Texte étudié:
************

4. Dans ces conditions, M. C... n'est pas fondé à se plaindre de ce que, par le jugement attaqué, le tribunal administratif de Paris a rejeté ses conclusions aux fins d'annulation dirigées contre l'arrêté du 6 août 2020 et la décision rejetant son recours gracieux.
Sur les conclusions tendant à l'annulation de la décision du 3 mars 2021 portant refus de retrait de l'arrêté du 6 août 2020 :
5. D'une part, lorsque l'autorité saisie d'une demande de permis de construire vient à disposer, au moment où elle statue, sans avoir à procéder à une mesure d'instruction lui permettant de les recueillir, d'informations de nature à établir son caractère frauduleux, il lui revient de refuser la demande de permis pour ce motif. A ce titre, si un acte de droit privé opposable aux tiers, tel qu'un acte ou un compromis de vente, est en principe opposable dans les mêmes conditions à l'administration tant qu'il n'a pas été déclaré nul par le juge judiciaire, il appartient à l'administration, en cas de tentative de fraude en vue d'obtenir un permis de construire, d'y faire échec, alors même qu'est en cause un acte de droit privé. Un tiers justifiant d'un intérêt pour agir et saisissant dans le délai de recours le juge de l'excès de pouvoir d'une demande recevable en ce sens est fondé à demander l'annulation du permis de construire qui aurait été accordé dans un tel cas. La fraude, dont le juge de l'excès de pouvoir apprécie l'existence à la date du permis de construire, est caractérisée lorsqu'il ressort des pièces du dossier, y compris le cas échéant au vu d'éléments dont l'administration n'avait pas connaissance à cette date, que le pétitionnaire a eu l'intention de tromper l'administration ou s'est livré à des manœuvres en vue d'obtenir un permis de construire indu.

************

Liste à exploiter:
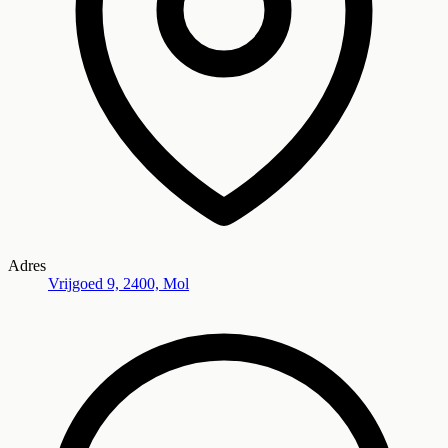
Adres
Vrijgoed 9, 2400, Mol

************

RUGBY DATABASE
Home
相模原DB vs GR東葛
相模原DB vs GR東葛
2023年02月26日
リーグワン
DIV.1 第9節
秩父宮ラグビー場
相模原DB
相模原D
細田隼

************

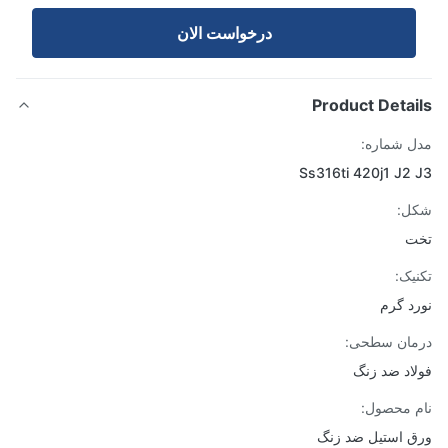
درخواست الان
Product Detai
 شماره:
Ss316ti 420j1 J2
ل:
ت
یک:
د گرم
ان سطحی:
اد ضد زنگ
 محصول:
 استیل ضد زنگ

************

Consignes:
a. Modifiez l'extrait en le réécrivant à partir des mots "4. Dans ces" et en vous arrêtant après "son recours gracieux.", avec "recours gracieux" remplacé par "recours hiérarchique".
b. Recopiez à l'identique les lignes de la liste, en commençant à la ligne qui contient "درخواست الان" et en terminant après celle qui contient "استیل ضد زنگ".
L'extrait et la liste n'ont aucun lien entre eux.

Réponses attendues:
a.
4. Dans ces conditions, M. C... n'est pas fondé à se plaindre de ce que, par le jugement attaqué, le tribunal administratif de Paris a rejeté ses conclusions aux fins d'annulation dirigées contre l'arrêté du 6 août 2020 et la décision rejetant son recours hiérarchique.

b.
درخواست الان
Product Detai
 شماره:
Ss316ti 420j1 J2
ل:
ت
یک:
د گرم
ان سطحی:
اد ضد زنگ
 محصول:
 استیل ضد زنگ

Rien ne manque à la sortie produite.